Die Auseinandersetzung mit der Vergangenheit sei eine Chance für Gegenwart und Zukunft, so der 67-Jährige. Gerade der 17. Juni mache deutlich, dass demokratische Rechte keine Selbstverständlichkeiten seien. "Die friedliche Revolution vom Herbst 89 war der späte Sieg der Aufständischen vom 17. Juni 53", unterstrich Jahn, der nach rund zehn Jahren am Donnerstag aus dem Amt verabschiedet wird.

Er habe nie verstanden, warum der 17. Juni als Gedenk- und Feiertag abgeschafft wurde, sagte der frühere DDR-Oppositionelle. Der 17. Juni sollte als besonderer Tag deutscher Diktatur- und Demokratiegeschichte mehr beachtet werden. Der damalige Aufstand und darauf folgende Traumata vieler Menschen hätten die DDR über Jahrzehnte geprägt.
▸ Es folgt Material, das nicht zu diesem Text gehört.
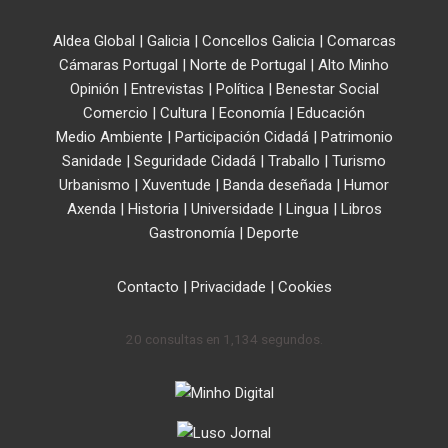
Aldea Global
|
Galicia
|
Concellos Galicia
|
Comarcas
Cámaras Portugal
|
Norte de Portugal
|
Alto Minho
Opinión
|
Entrevistas
|
Política
|
Benestar Social
Comercio
|
Cultura
|
Economía
|
Educación
Medio Ambiente
|
Participación Cidadá
|
Patrimonio
Sanidade
|
Seguridade Cidadá
|
Traballo
|
Turismo
Urbanismo
|
Xuventude
|
Banda deseñada
|
Humor
Axenda
|
Historia
|
Universidade
|
Lingua
|
Libros
Gastronomía
|
Deporte
Contacto
|
Privacidade
|
Cookies
20 consultas en 1,134 segundos.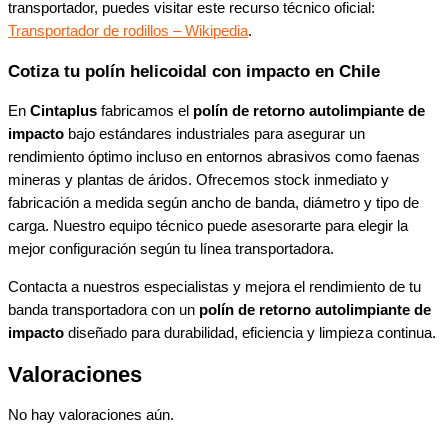
transportador, puedes visitar este recurso técnico oficial:
Transportador de rodillos – Wikipedia
.
Cotiza tu polín helicoidal con impacto en Chile
En
Cintaplus
fabricamos el
polín de retorno autolimpiante de
impacto
bajo estándares industriales para asegurar un
rendimiento óptimo incluso en entornos abrasivos como faenas
mineras y plantas de áridos. Ofrecemos stock inmediato y
fabricación a medida según ancho de banda, diámetro y tipo de
carga. Nuestro equipo técnico puede asesorarte para elegir la
mejor configuración según tu línea transportadora.
Contacta a nuestros especialistas y mejora el rendimiento de tu
banda transportadora con un
polín de retorno autolimpiante de
impacto
diseñado para durabilidad, eficiencia y limpieza continua.
Valoraciones
No hay valoraciones aún.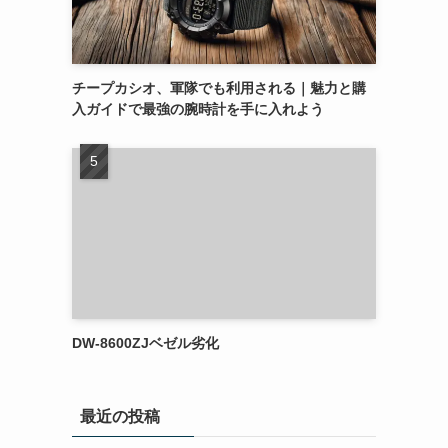
チープカシオ、軍隊でも利用される｜魅力と購
入ガイドで最強の腕時計を手に入れよう
DW-8600ZJベゼル劣化
最近の投稿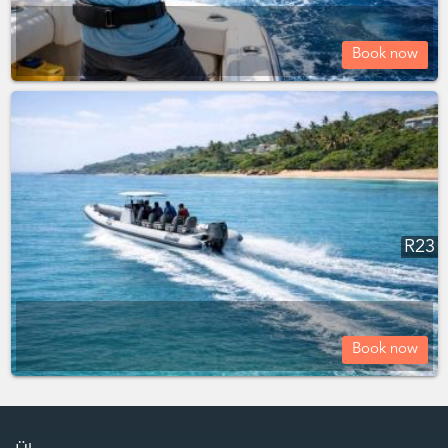
Book now
R
23
Book now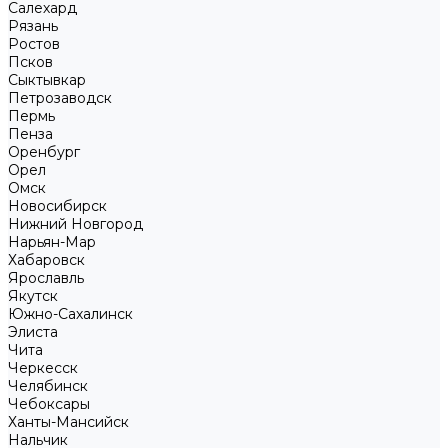
Салехард
Рязань
Ростов
Псков
Сыктывкар
Петрозаводск
Пермь
Пенза
Оренбург
Орел
Омск
Новосибирск
Нижний Новгород
Нарьян-Мар
Хабаровск
Ярославль
Якутск
Южно-Сахалинск
Элиста
Чита
Черкесск
Челябинск
Чебоксары
Ханты-Мансийск
Нальчик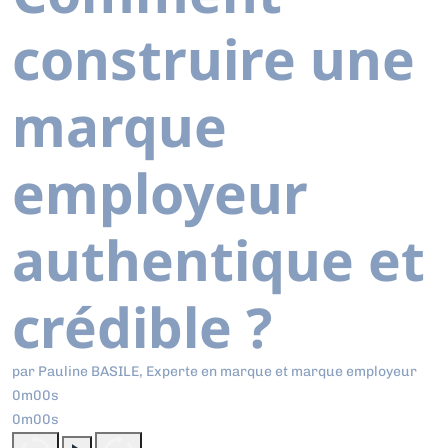
construire une
marque
employeur
authentique et
crédible ?
par Pauline BASILE, Experte en marque et marque employeur
0m00s
0m00s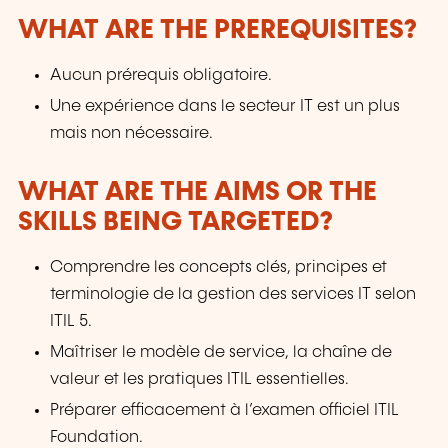
WHAT ARE THE PREREQUISITES?
Aucun prérequis obligatoire.
Une expérience dans le secteur IT est un plus
mais non nécessaire.
WHAT ARE THE AIMS OR THE
SKILLS BEING TARGETED?
Comprendre les concepts clés, principes et
terminologie de la gestion des services IT selon
ITIL 5.
Maîtriser le modèle de service, la chaîne de
valeur et les pratiques ITIL essentielles.
Préparer efficacement à l’examen officiel ITIL
Foundation.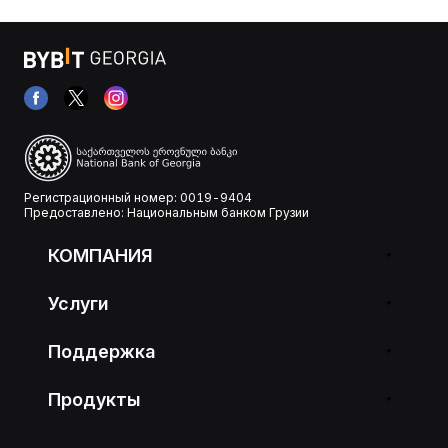
Регистрационный номер: 0019-9404
Предоставлено: Национальным банком Грузии
КОМПАНИЯ
Услуги
Поддержка
Продукты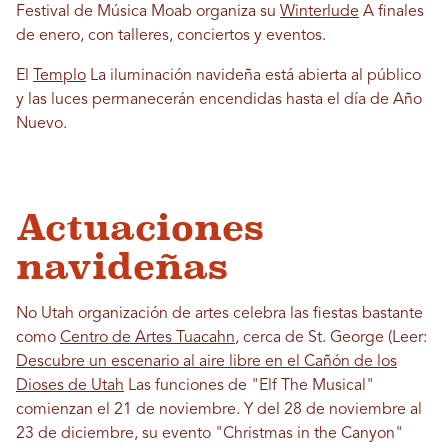
Festival de Música Moab organiza su
Winterlude
A finales
de enero, con talleres, conciertos y eventos.
El
Templo
La iluminación navideña está abierta al público
y las luces permanecerán encendidas hasta el día de Año
Nuevo.
Actuaciones
navideñas
No Utah organización de artes celebra las fiestas bastante
como
Centro de Artes Tuacahn
, cerca de St. George (Leer:
Descubre un escenario al aire libre en el Cañón de los
Dioses de Utah
Las funciones de "Elf The Musical"
comienzan el 21 de noviembre. Y del 28 de noviembre al
23 de diciembre, su evento "Christmas in the Canyon"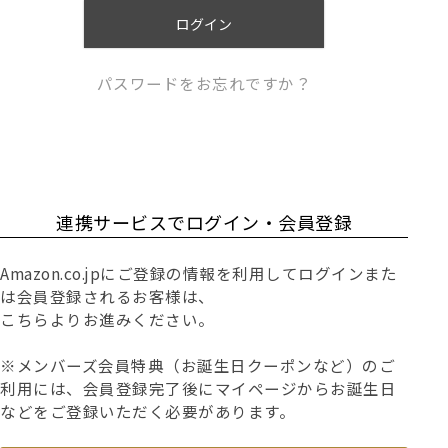
)
ログイン
パスワードをお忘れですか？
連携サービスでログイン・会員登録
Amazon.co.jpにご登録の情報を利用してログインまた
は会員登録されるお客様は、
こちらよりお進みください。
※メンバーズ会員特典（お誕生日クーポンなど）のご
利用には、会員登録完了後にマイページからお誕生日
などをご登録いただく必要があります。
Beides gehöre in der Betrachtung zusammen.

In der Bundesrepublik wurde der 17. Juni nach dem DDR-Aufstand als "Tag der deutschen Einheit" zum gesetzlichen Feiertag. Dieser wurde mit der Wiedervereinigung abgeschafft. "Meine klare Forderung ist, Opposition und Widerstand in der DDR müssen mehr gewürdigt werden", sagte der Ostdeutsche.

Der 17. Juni sollte ein Tag der Demokratie werden - mit deutschlandweiten Dialogen an öffentlichen Tischen, sagte Jahn. "So könnte der 17. Juni als Tag des Rückblicks und zugleich als Forum etabliert werden, das nach besten Lösungen für unsere Gesellschaft sucht."